**EXERCISE REQUIREMENTS:** Each entry that follows is to be copied exactly, minus any pictures.

**EXTRACTED INFORMATION:**
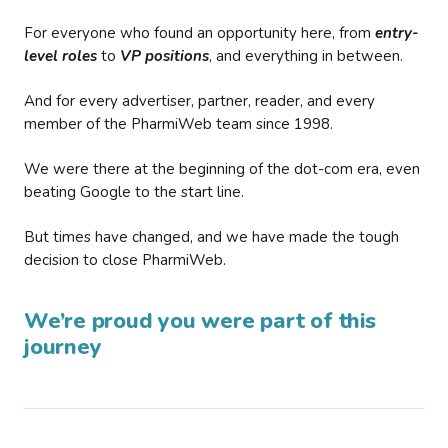
For everyone who found an opportunity here, from
entry-
level roles
to
VP positions
, and everything in between.
And for every advertiser, partner, reader, and every
member of the PharmiWeb team since 1998.
We were there at the beginning of the dot-com era, even
beating Google to the start line.
But times have changed, and we have made the tough
decision to close PharmiWeb.
We’re proud you were part of this
journey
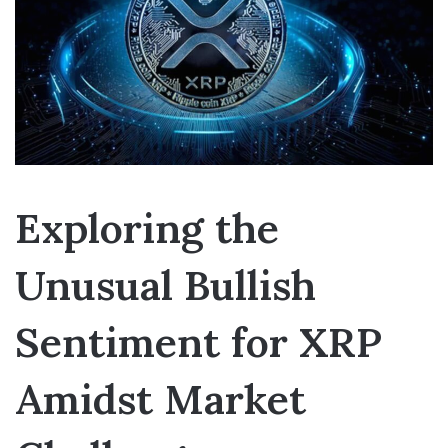
Exploring the
Unusual Bullish
Sentiment for XRP
Amidst Market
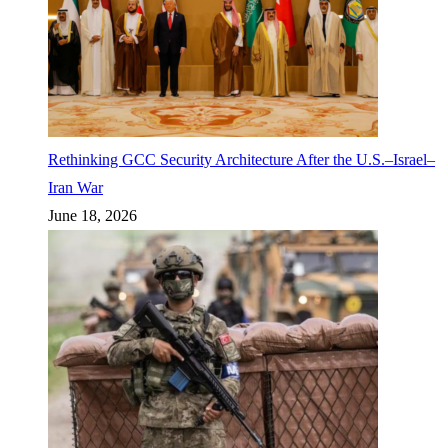
Rethinking GCC Security Architecture After the U.S.–Israel–
Iran War
June 18, 2026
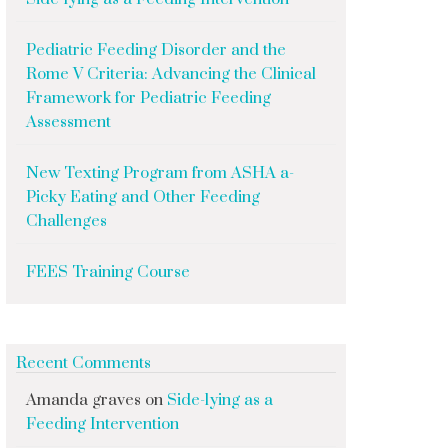
Pediatric Feeding Disorder and the
Rome V Criteria: Advancing the Clinical
Framework for Pediatric Feeding
Assessment
New Texting Program from ASHA a-
Picky Eating and Other Feeding
Challenges
FEES Training Course
Recent Comments
Amanda graves
on
Side-lying as a
Feeding Intervention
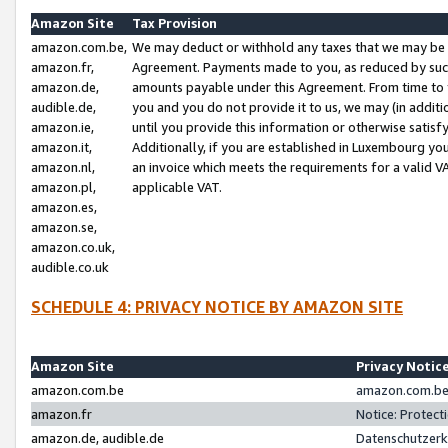
Amazon Site
Tax Provision
amazon.com.be,
We may deduct or withhold any taxes that we may be 
amazon.fr,
Agreement. Payments made to you, as reduced by such 
amazon.de,
amounts payable under this Agreement. From time to 
audible.de,
you and you do not provide it to us, we may (in addit
amazon.ie,
until you provide this information or otherwise satis
amazon.it,
Additionally, if you are established in Luxembourg yo
amazon.nl,
an invoice which meets the requirements for a valid V
amazon.pl,
applicable VAT.
amazon.es,
amazon.se,
amazon.co.uk,
audible.co.uk
SCHEDULE 4: PRIVACY NOTICE BY AMAZON SITE
Amazon Site
Privacy Notic
amazon.com.be
amazon.com.be 
amazon.fr
Notice: Protect
amazon.de, audible.de
Datenschutzerk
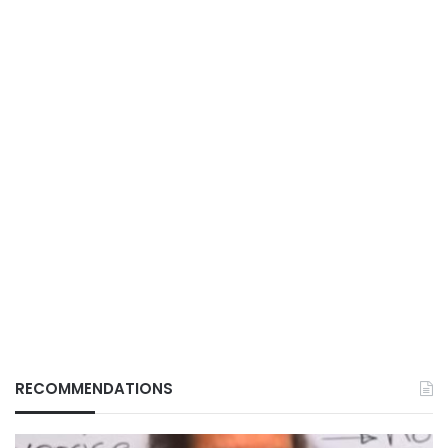
RECOMMENDATIONS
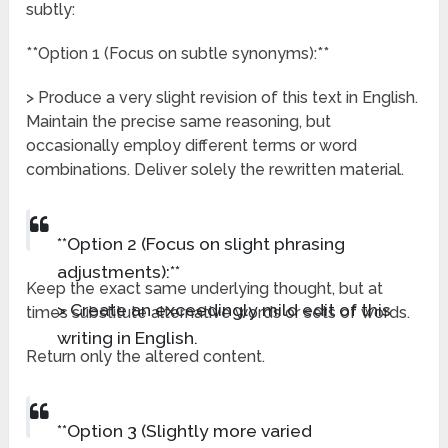
subtly:
**Option 1 (Focus on subtle synonyms):**
> Produce a very slight revision of this text in English.
Maintain the precise same reasoning, but
occasionally employ different terms or word
combinations. Deliver solely the rewritten material.
**Option 2 (Focus on slight phrasing
adjustments):**
Keep the exact same underlying thought, but at
> Create an exceedingly mild edit of this
times substitute alternative words or sets of words.
writing in English.
Return only the altered content.
**Option 3 (Slightly more varied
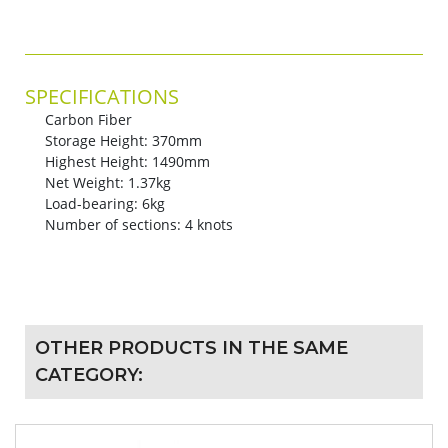
SPECIFICATIONS
Carbon Fiber
Storage Height: 370mm
Highest Height: 1490mm
Net Weight: 1.37kg
Load-bearing: 6kg
Number of sections: 4 knots
OTHER PRODUCTS IN THE SAME
CATEGORY:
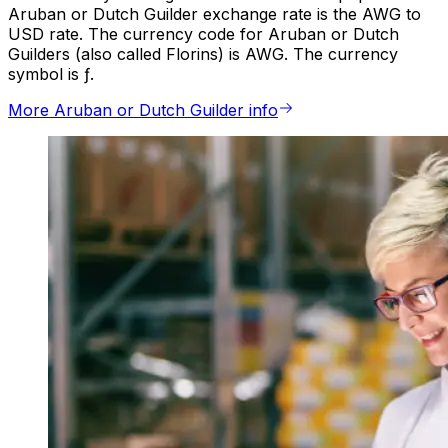
Aruban or Dutch Guilder exchange rate is the AWG to
USD rate. The currency code for Aruban or Dutch
Guilders (also called Florins) is AWG. The currency
symbol is ƒ.
More Aruban or Dutch Guilder info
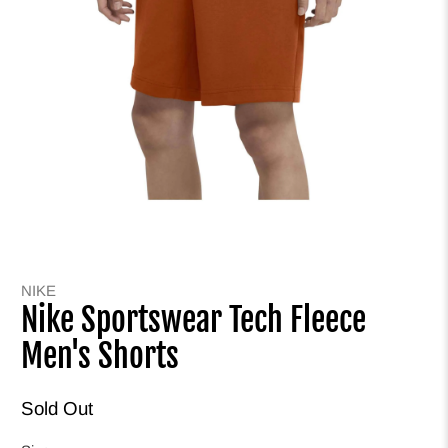
NIKE
Nike Sportswear Tech Fleece
Men's Shorts
Sold Out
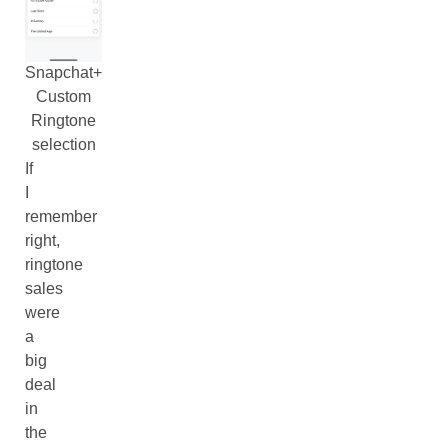
Snapchat+
Custom
Ringtone
selection
If
I
remember
right,
ringtone
sales
were
a
big
deal
in
the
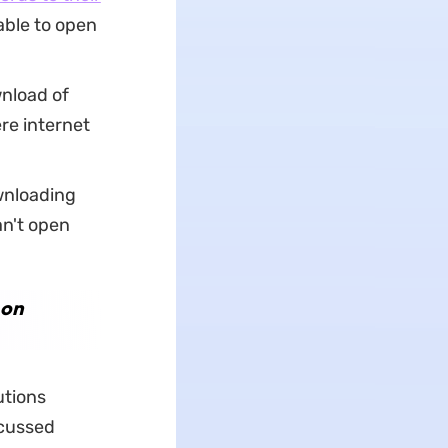
able to open
nload of
re internet
wnloading
an't open
 on
utions
scussed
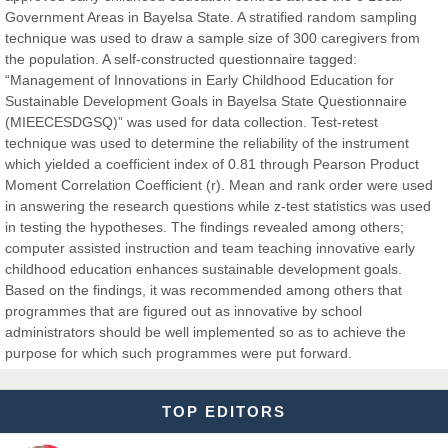
Government Areas in Bayelsa State. A stratified random sampling
Dr. Hamid Osman Hamid
technique was used to draw a sample size of 300 caregivers from
Chief Editor
the population. A self-constructed questionnaire tagged:
EAS Journals of Radiology and Imaging Technology
“Management of Innovations in Early Childhood Education for
Sustainable Development Goals in Bayelsa State Questionnaire
(MIEECESDGSQ)” was used for data collection. Test-retest
technique was used to determine the reliability of the instrument
which yielded a coefficient index of 0.81 through Pearson Product
Dr. BOUCENNA Mounir
Moment Correlation Coefficient (r). Mean and rank order were used
Chief Editor
in answering the research questions while z-test statistics was used
EAS Journal of Veterinary Medical Science
in testing the hypotheses. The findings revealed among others;
computer assisted instruction and team teaching innovative early
childhood education enhances sustainable development goals.
Based on the findings, it was recommended among others that
programmes that are figured out as innovative by school
Dr. T. Selvankumar
administrators should be well implemented so as to achieve the
Chief Editor
purpose for which such programmes were put forward.
EAS Journal of Biotechnology and Genetics
TOP EDITORS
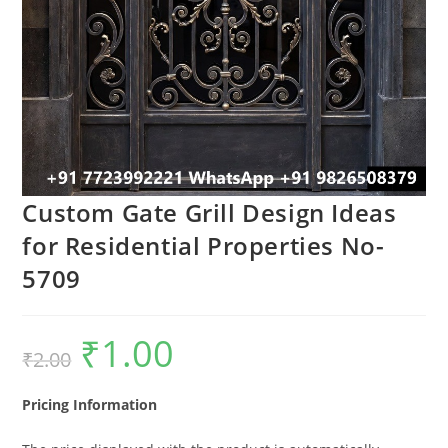
Custom Gate Grill Design Ideas
for Residential Properties No-
5709
₹
1.00
Original
Current
₹
2.00
price
price
was:
is:
₹2.00.
₹1.00.
Pricing Information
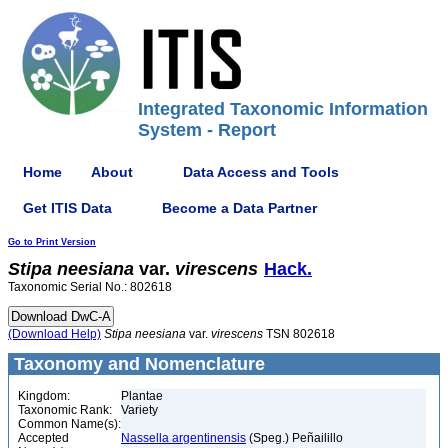
Integrated Taxonomic Information
System - Report
Home
About
Data Access and Tools
Get ITIS Data
Become a Data Partner
Go to Print Version
Stipa
neesiana
var.
virescens
Hack.
Taxonomic Serial No.: 802618
(Download Help)
Stipa
neesiana
var.
virescens
TSN 802618
Taxonomy and Nomenclature
Kingdom:
Plantae
Taxonomic Rank:
Variety
Common Name(s):
Accepted
Nassella argentinensis
(Speg.) Peñailillo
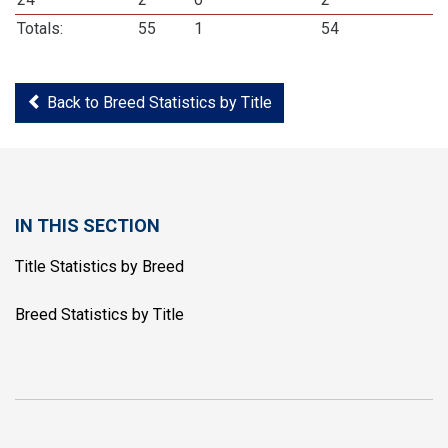
Totals:
55
1
54
Back to Breed Statistics by Title
IN THIS SECTION
Title Statistics by Breed
Breed Statistics by Title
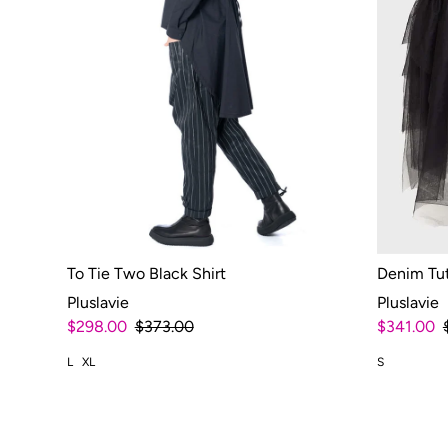
To Tie Two Black Shirt
Denim Tu
Pluslavie
Pluslavie
$298.00
$373.00
$341.00
L
XL
S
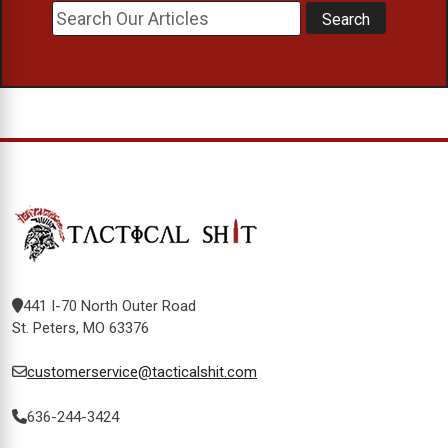
441 I-70 North Outer Road
St. Peters, MO 63376
customerservice@tacticalshit.com
636-244-3424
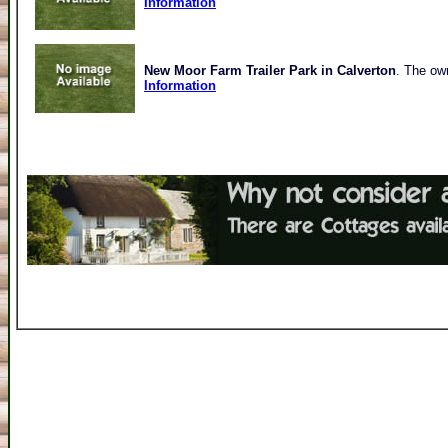
Information
New Moor Farm Trailer Park in Calverton
. The own
Information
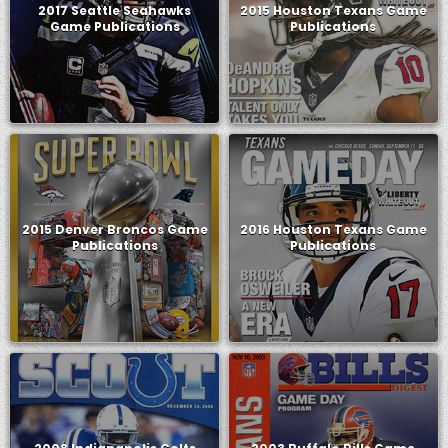
2017 Seattle Seahawks
2015 Houston Texans Game
Game Publications
Publications
2015 Denver Broncos Game
2016 Houston Texans Game
Publications
Publications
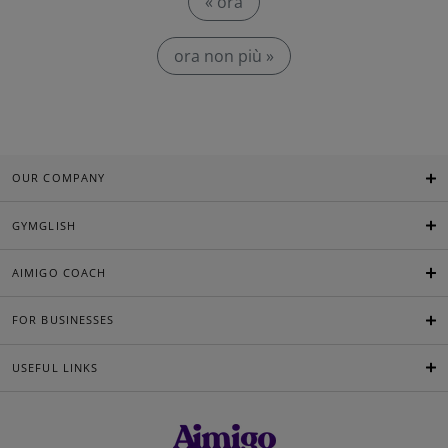
« ora
ora non più »
OUR COMPANY
GYMGLISH
AIMIGO COACH
FOR BUSINESSES
USEFUL LINKS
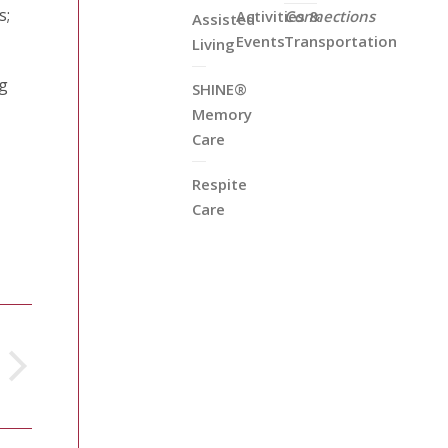
s;
Activities &
Connections
Assisted
Events
Transportation
Living
ng
SHINE®
Memory
Care
Respite
Care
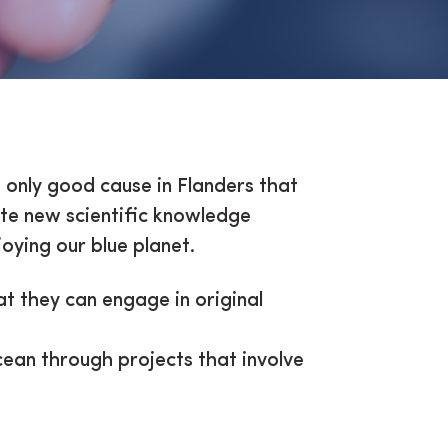
e only good cause in Flanders that
ate new scientific knowledge
oying our blue planet.
hat they can engage in original
ean through projects that involve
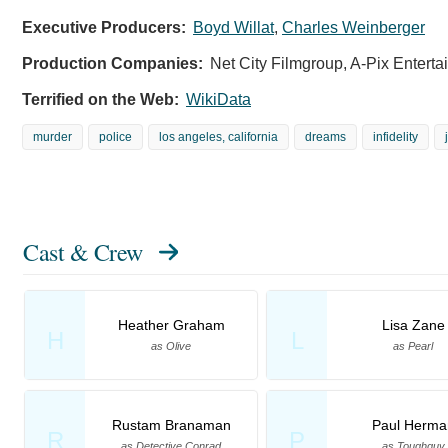
Executive Producers:
Boyd Willat
,
Charles Weinberger
Production Companies:
Net City Filmgroup, A-Pix Entert
Terrified on the Web:
WikiData
murder
police
los angeles, california
dreams
infidelity
Cast & Crew
Heather Graham
Lisa Zane
H
L
as Olive
as Pearl
Rustam Branaman
Paul Herma
R
P
as Detective Conrad
as Toughguy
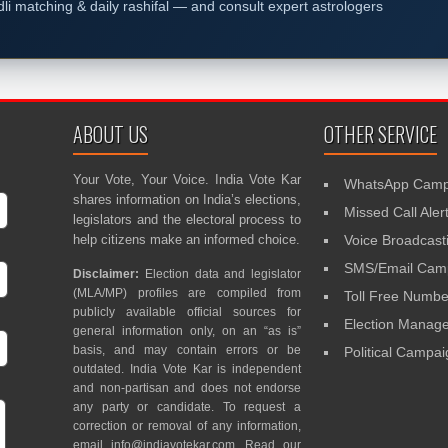
dli matching & daily rashifal — and consult expert astrologers
ABOUT US
OTHER SERVICE
Your Vote, Your Voice. India Vote Kar
WhatsApp Camp
shares information on India’s elections,
Missed Call Aler
legislators and the electoral process to
help citizens make an informed choice.
Voice Broadcast
SMS/Email Camp
Disclaimer:
Election data and legislator
(MLA/MP) profiles are compiled from
Toll Free Numbe
publicly available official sources for
Election Mana
general information only, on an “as is”
basis, and may contain errors or be
Political Campa
outdated. India Vote Kar is independent
and non-partisan and does not endorse
any party or candidate. To request a
correction or removal of any information,
email
info@indiavotekar.com
. Read our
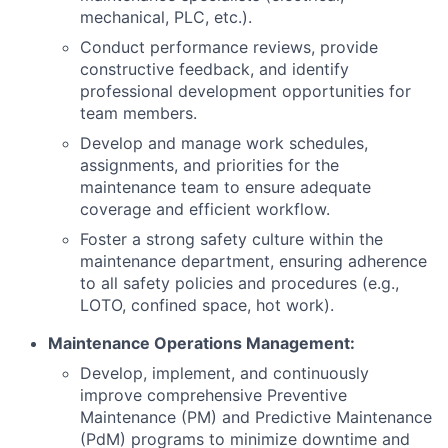
mechanical, PLC, etc.).
Conduct performance reviews, provide
constructive feedback, and identify
professional development opportunities for
team members.
Develop and manage work schedules,
assignments, and priorities for the
maintenance team to ensure adequate
coverage and efficient workflow.
Foster a strong safety culture within the
maintenance department, ensuring adherence
to all safety policies and procedures (e.g.,
LOTO, confined space, hot work).
Maintenance Operations Management:
Develop, implement, and continuously
improve comprehensive Preventive
Maintenance (PM) and Predictive Maintenance
(PdM) programs to minimize downtime and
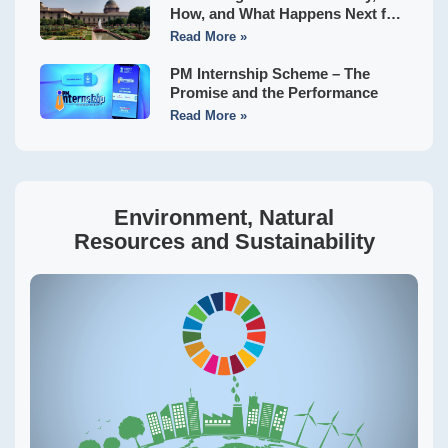
How, and What Happens Next for
Indian States?
Read More »
PM Internship Scheme – The
Promise and the Performance
Read More »
Environment, Natural
Resources and Sustainability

**ANSWER TO THIS EXERCISE:**
For everyone who found an opportunity here, from
entry-
level roles
to
VP positions
, and everything in between.
And for every advertiser, partner, reader, and every
member of the PharmiWeb team since 1998.
We were there at the beginning of the dot-com era, even
beating Google to the start line.
But times have changed, and we have made the tough
decision to close PharmiWeb.
We’re proud you were part of this
journey
Exploring the
Unusual Bullish
Sentiment for XRP
Amidst Market
Rethinking GCC Security Architecture After the U.S.–Israel–
Iran War
June 18, 2026
Pediatric Feeding Disorder and the
Rome V Criteria: Advancing the Clinical
Framework for Pediatric Feeding
Assessment
New Texting Program from ASHA a-
Picky Eating and Other Feeding
Challenges
FEES Training Course
Recent Comments
Amanda graves
on
Side-lying as a
Feeding Intervention
Amazon Site
Tax Provision
amazon.com.be,
We may deduct or withhold any taxes that we may be 
amazon.fr,
Agreement. Payments made to you, as reduced by such 
amazon.de,
amounts payable under this Agreement. From time to 
audible.de,
you and you do not provide it to us, we may (in addit
amazon.ie,
until you provide this information or otherwise satis
amazon.it,
Additionally, if you are established in Luxembourg yo
amazon.nl,
an invoice which meets the requirements for a valid V
amazon.pl,
applicable VAT.
amazon.es,
amazon.se,
amazon.co.uk,
audible.co.uk
SCHEDULE 4: PRIVACY NOTICE BY AMAZON SITE
Amazon Site
Privacy Notic
amazon.com.be
amazon.com.be 
amazon.fr
Notice: Protect
amazon.de, audible.de
Datenschutzerk
RECOMMENDATIONS
subtly:
**Option 1 (Focus on subtle synonyms):**
> Produce a very slight revision of this text in English.
Maintain the precise same reasoning, but
occasionally employ different terms or word
combinations. Deliver solely the rewritten material.
**Option 2 (Focus on slight phrasing
adjustments):**
Keep the exact same underlying thought, but at
> Create an exceedingly mild edit of this
times substitute alternative words or sets of words.
writing in English.
Return only the altered content.
**Option 3 (Slightly more varied
SPECIFICATIONS
Carbon Fiber
Storage Height: 370mm
Highest Height: 1490mm
Net Weight: 1.37kg
Load-bearing: 6kg
Number of sections: 4 knots
OTHER PRODUCTS IN THE SAME
CATEGORY:
Aruban or Dutch Guilder exchange rate is the AWG to
USD rate. The currency code for Aruban or Dutch
Guilders (also called Florins) is AWG. The currency
symbol is ƒ.
More Aruban or Dutch Guilder info
NIKE
Nike Sportswear Tech Fleece
Men's Shorts
Sold Out
Snapchat+
Custom
Ringtone
selection
If
I
remember
right,
ringtone
sales
were
a
big
deal
in
the
able to open
nload of
re internet
wnloading
an't open
 on
utions
scussed
Government Areas in Bayelsa State. A stratified random sampling
Dr. Hamid Osman Hamid
technique was used to draw a sample size of 300 caregivers from
Chief Editor
the population. A self-constructed questionnaire tagged:
EAS Journals of Radiology and Imaging Technology
“Management of Innovations in Early Childhood Education for
Sustainable Development Goals in Bayelsa State Questionnaire
(MIEECESDGSQ)” was used for data collection. Test-retest
technique was used to determine the reliability of the instrument
which yielded a coefficient index of 0.81 through Pearson Product
Dr. BOUCENNA Mounir
Moment Correlation Coefficient (r). Mean and rank order were used
Chief Editor
in answering the research questions while z-test statistics was used
EAS Journal of Veterinary Medical Science
in testing the hypotheses. The findings revealed among others;
computer assisted instruction and team teaching innovative early
childhood education enhances sustainable development goals.
Based on the findings, it was recommended among others that
programmes that are figured out as innovative by school
Dr. T. Selvankumar
administrators should be well implemented so as to achieve the
Chief Editor
purpose for which such programmes were put forward.
EAS Journal of Biotechnology and Genetics
TOP EDITORS
Custom Gate Grill Design Ideas
for Residential Properties No-
5709
₹
1.00
Original
Current
₹
2.00
price
price
was:
is:
₹2.00.
₹1.00.
Pricing Information
Integrated Taxonomic Information
System - Report
Home
About
Data Access and Tools
Get ITIS Data
Become a Data Partner
Go to Print Version
Stipa
neesiana
var.
virescens
Hack.
Taxonomic Serial No.: 802618
(Download Help)
Stipa
neesiana
var.
virescens
TSN 802618
Taxonomy and Nomenclature
Kingdom:
Plantae
Taxonomic Rank:
Variety
Common Name(s):
Accepted
Nassella argentinensis
(Speg.) Peñailillo
Totals:
55
1
54
Back to Breed Statistics by Title
IN THIS SECTION
Title Statistics by Breed
Breed Statistics by Title
To Tie Two Black Shirt
Denim Tu
Pluslavie
Pluslavie
$298.00
$373.00
$341.00
L
XL
S
441 I-70 North Outer Road
St. Peters, MO 63376
customerservice@tacticalshit.com
636-244-3424
Information
New Moor Farm Trailer Park in Calverton
. The own
Information
2017 Seattle Seahawks
2015 Houston Texans Game
Game Publications
Publications
2015 Denver Broncos Game
2016 Houston Texans Game
Publications
Publications
« ora
ora non più »
OUR COMPANY
GYMGLISH
AIMIGO COACH
FOR BUSINESSES
USEFUL LINKS
s;
Activities &
Connections
Assisted
Events
Transportation
Living
ng
SHINE®
Memory
Care
Respite
Care
e only good cause in Flanders that
ate new scientific knowledge
oying our blue planet.
hat they can engage in original
ean through projects that involve
Executive Producers:
Boyd Willat
,
Charles Weinberger
Production Companies:
Net City Filmgroup, A-Pix Entert
Terrified on the Web:
WikiData
murder
police
los angeles, california
dreams
infidelity
Cast & Crew
Heather Graham
Lisa Zane
H
L
as Olive
as Pearl
Rustam Branaman
Paul Herma
R
P
as Detective Conrad
as Toughguy
dli matching & daily rashifal — and consult expert astrologers
ABOUT US
OTHER SERVICE
Your Vote, Your Voice. India Vote Kar
WhatsApp Camp
shares information on India’s elections,
Missed Call Aler
legislators and the electoral process to
help citizens make an informed choice.
Voice Broadcast
SMS/Email Camp
Disclaimer:
Election data and legislator
(MLA/MP) profiles are compiled from
Toll Free Numbe
publicly available official sources for
Election Mana
general information only, on an “as is”
basis, and may contain errors or be
Political Campa
outdated. India Vote Kar is independent
and non-partisan and does not endorse
any party or candidate. To request a
correction or removal of any information,
email
info@indiavotekar.com
. Read our
mechanical, PLC, etc.).
Conduct performance reviews, provide
constructive feedback, and identify
professional development opportunities for
team members.
Develop and manage work schedules,
assignments, and priorities for the
maintenance team to ensure adequate
coverage and efficient workflow.
Foster a strong safety culture within the
maintenance department, ensuring adherence
to all safety policies and procedures (e.g.,
LOTO, confined space, hot work).
Maintenance Operations Management:
Develop, implement, and continuously
improve comprehensive Preventive
Maintenance (PM) and Predictive Maintenance
(PdM) programs to minimize downtime and
How, and What Happens Next for
Indian States?
Read More »
PM Internship Scheme – The
Promise and the Performance
Read More »
Environment, Natural
Resources and Sustainability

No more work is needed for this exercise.